Flat Earth Convention Ale

September 17, 2008

5.4% ABV from a bomber

There’s two schools of thought on how to walk the streets of New York. You can be like Barry Sanders, juking and jiving your way around slow-moving tourists, sidewalk-hosing bodega owners, and fatsos in Rascals, cutting right to left, behind newspaper bins, using bus stops and fire hydrants as your blockers as your try to quickly traverse the street. This certainly works but it is tiring and certainly not cool. No one looks at someone jitterbugging down the streets and thinks, “Now that is one sexy motherfucker.” I mean, how bad would the opening to “Saturday Night Fever” have been if famous homosexual John Travolta had implemented the Barry Sanders walk through Brooklyn? Something tells me the movie wouldn’t have been quite the cultural touchstone it became.

A second school of thought is to navigate the street like G.O.A.T. Jim Brown, picking an opening and with head down and shoulders even lower, busting through the crowds and sending any one in your path flying. This too is an effective process for Manhattan walking but results in people thinking you the high school bully who never grew up, still pacing through the halls knocking nerdy freshman out of the way. Plus, with all the crazies in the city, this method has a high potential for fisticuffs erupting.

Now I am one of the finest walkers in the entire city and I think that is because I shirk the common schools of thought and use a third school, a hybrid of the other two, hoofing it down the sidewalks ala Walter Payton. When I need to juke, I juke, but never too much. And when I need to lower my shoulder or use a oh-did-I-just-bump-you forearm to clear the way, I can do that too. And just like Sweetness, I never go out of bounds (the street).

It seems like hybrids of opposing schools of thoughts are always the best way to go. My feelings on politicians are well discussed and even if I do decide ever to vote again, I can’t imagine it being for either a Republican or a Democrat, it would have to be for someone with a bouillabaisse of values. It simply doesn’t make sense to be too far extreme in any direction in regards to…well almost anything.

Now that is not always the case with beers. I love overwhelmingly hoppy IPAs and overly alcoholic barley wines as much as the next guy, but I also like those oddball beers you can’t really pigeonhole. Such was the case with Flat Earth’s Convention Ale, a Minnesota brew specially made to celebrate the area’s hosting of the GOP Rah-Rah-a-thon. Said to have “a conservative amount of hops and a liberal amount of special malts” the brewery itself calls it a red ale, while Beer Advocate labels it a Belgian pale, Rate Beer gives it the always-ambiguous “summer” beer label, and I found it to be something completely different. But more on that in a sec.

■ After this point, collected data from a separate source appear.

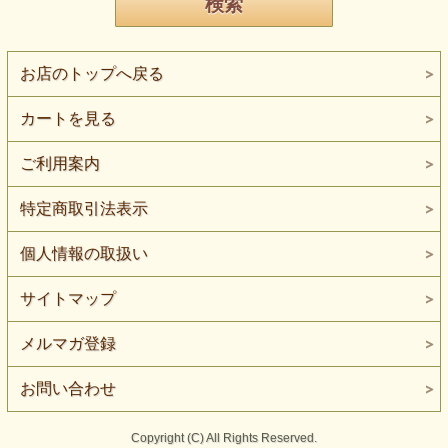
お店のトップへ戻る
カートを見る
ご利用案内
特定商取引法表示
個人情報の取扱い
サイトマップ
メルマガ登録
お問い合わせ
Copyright (C) All Rights Reserved.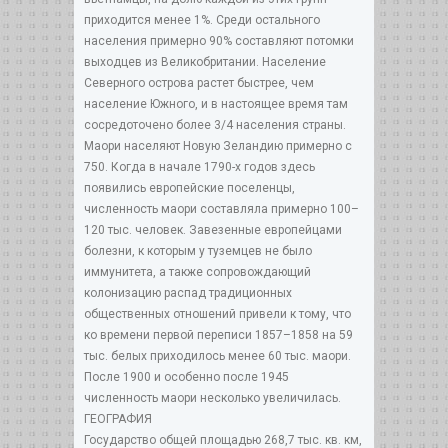
приходится менее 1%. Среди остального
населения примерно 90% составляют потомки
выходцев из Великобритании. Население
Северного острова растет быстрее, чем
население Южного, и в настоящее время там
сосредоточено более 3/4 населения страны.
Маори населяют Новую Зеландию примерно с
750. Когда в начале 1790-х годов здесь
появились европейские поселенцы,
численность маори составляла примерно 100–
120 тыс. человек. Завезенные европейцами
болезни, к которым у туземцев не было
иммунитета, а также сопровождающий
колонизацию распад традиционных
общественных отношений привели к тому, что
ко времени первой переписи 1857–1858 на 59
тыс. белых приходилось менее 60 тыс. маори.
После 1900 и особенно после 1945
численность маори несколько увеличилась.
ГЕОГРАФИЯ
Государство общей площадью 268,7 тыс. кв. км,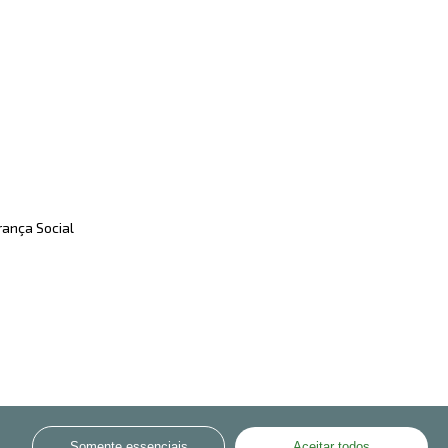
rança Social
Somente essenciais
Aceitar todos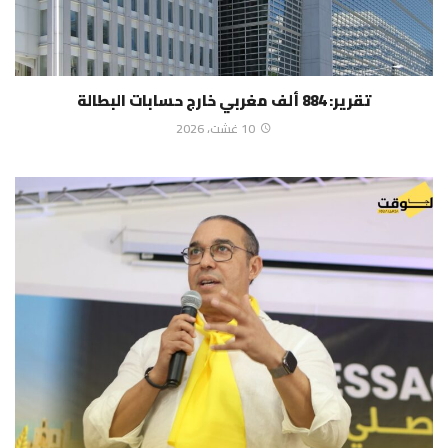
تقرير: 884 ألف مغربي خارج حسابات البطالة
10 غشت، 2026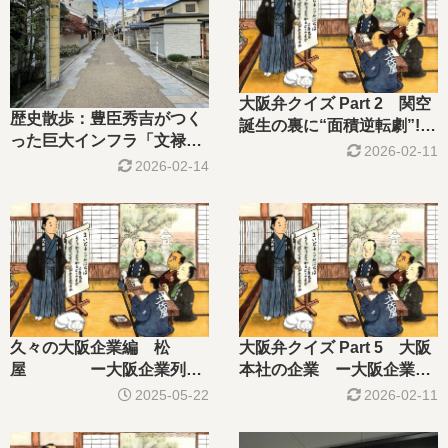
大阪弁クイズ Part 2 関空
歴史散歩：豊臣秀吉がつく
誕生の裏に“面積逆転劇”!?
った巨大インフラ「文禄
大阪人が好きそうな都市伝
2026-02-11
堤」 ー車で行こうー
2026-02-14
説 ー大阪人ー
久々の大阪企業編 松
大阪弁クイズ Part 5 大阪
屋 ー大阪企業列伝
本社の企業 ー大阪企業列
ー
伝ー
2025-05-22
2026-02-11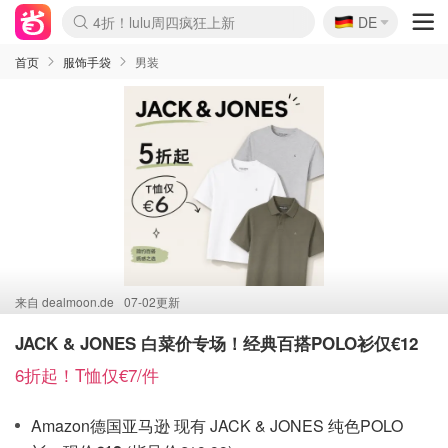
🇩🇪
4折！lulu周四疯狂上新
DE
Boticinal 夏促开抢！
还没结束！&OtherStories大促
Joybuy变相75折 随时失效
速领！Stanley独家85折
疑似霸哥！Camper额外叠85折
Zalando 奥莱闪促！每日更新
Moncler反季囤！5折起+叠9折
Coach Brooklyn仅€192
首页
服饰手袋
男装
来自
dealmoon.de
07-02更新
JACK & JONES 白菜价专场！经典百搭POLO衫仅€12
6折起！T恤仅€7/件
Amazon德国亚马逊 现有 JACK & JONES 纯色POLO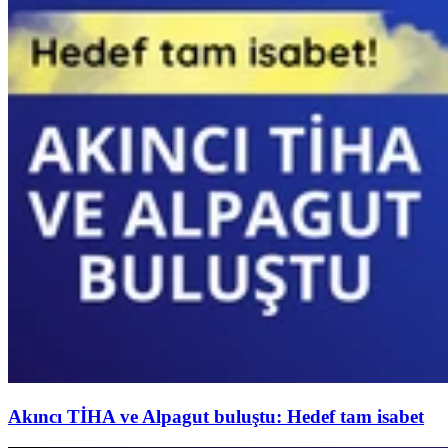
Akıncı TİHA ve Alpagut buluştu: Hedef tam isabet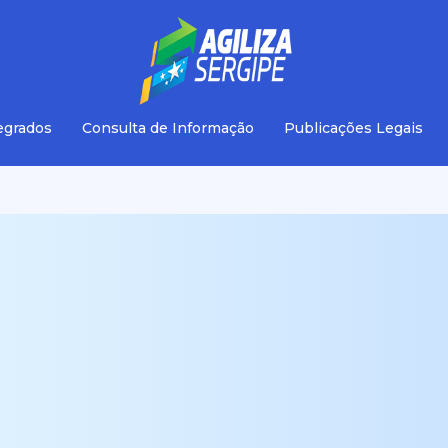
egrados
Consulta de Informação
Publicações Legais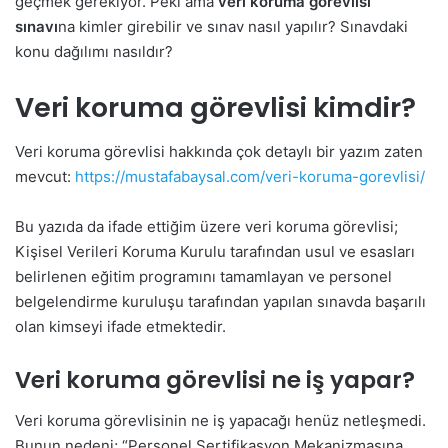
geçmek gerekiyor. Peki ama
veri koruma görevlisi
sınavı
na kimler girebilir ve sınav nasıl yapılır? Sınavdaki
konu dağılımı nasıldır?
Veri koruma görevlisi kimdir?
Veri koruma görevlisi hakkında çok detaylı bir yazım zaten
mevcut:
https://mustafabaysal.com/veri-koruma-gorevlisi/
Bu yazıda da ifade ettiğim üzere veri koruma görevlisi;
Kişisel Verileri Koruma Kurulu tarafından usul ve esasları
belirlenen eğitim programını tamamlayan ve personel
belgelendirme kuruluşu tarafından yapılan sınavda başarılı
olan kimseyi ifade etmektedir.
Veri koruma görevlisi ne iş yapar?
Veri koruma görevlisinin ne iş yapacağı henüz netleşmedi.
Bunun nedeni; “Personel Sertifikasyon Mekanizmasına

I didn’t realize this til after I had opened the beer, but this brew has had strange problems whereas quite a few of the bottles have spontaneously exploded, sending shards of glass everywhere. In fact, the beer has actually been recalled, and with only 9 total reviews on Beer Advocate at the moment, it would seem to be an increasingly rare pop.

Luckily for your Vice Blogger, the bottle was enjoyed without a hitch. A light straw yellow almost-macro pour with a very, very bubbly head. It had a mild smell and I was begin to wonder if this simply was a fancified macro.

It wasn’t. it was very carbonated and bubbly in taste, Belgian yeast and moderate hop bitterness (38 IBUs). Quite a bit sour, almost like a weaker version of a wild ale. I realize by definite it cannot be a wild ale, but that’s exactly what it tastes of, like a poor man’s Cuvee de Castleton. A chalky finish and low ABV are its demerits.

Whatever it is, boy is Convention Ale one oddball beer. Very interesting, almost like a champagne. It took me a while to figure out if I loved it, liked it, or hated it, but I sure kept drinking it, was damn glad to try it, and utterly sad to finish my sole bottle.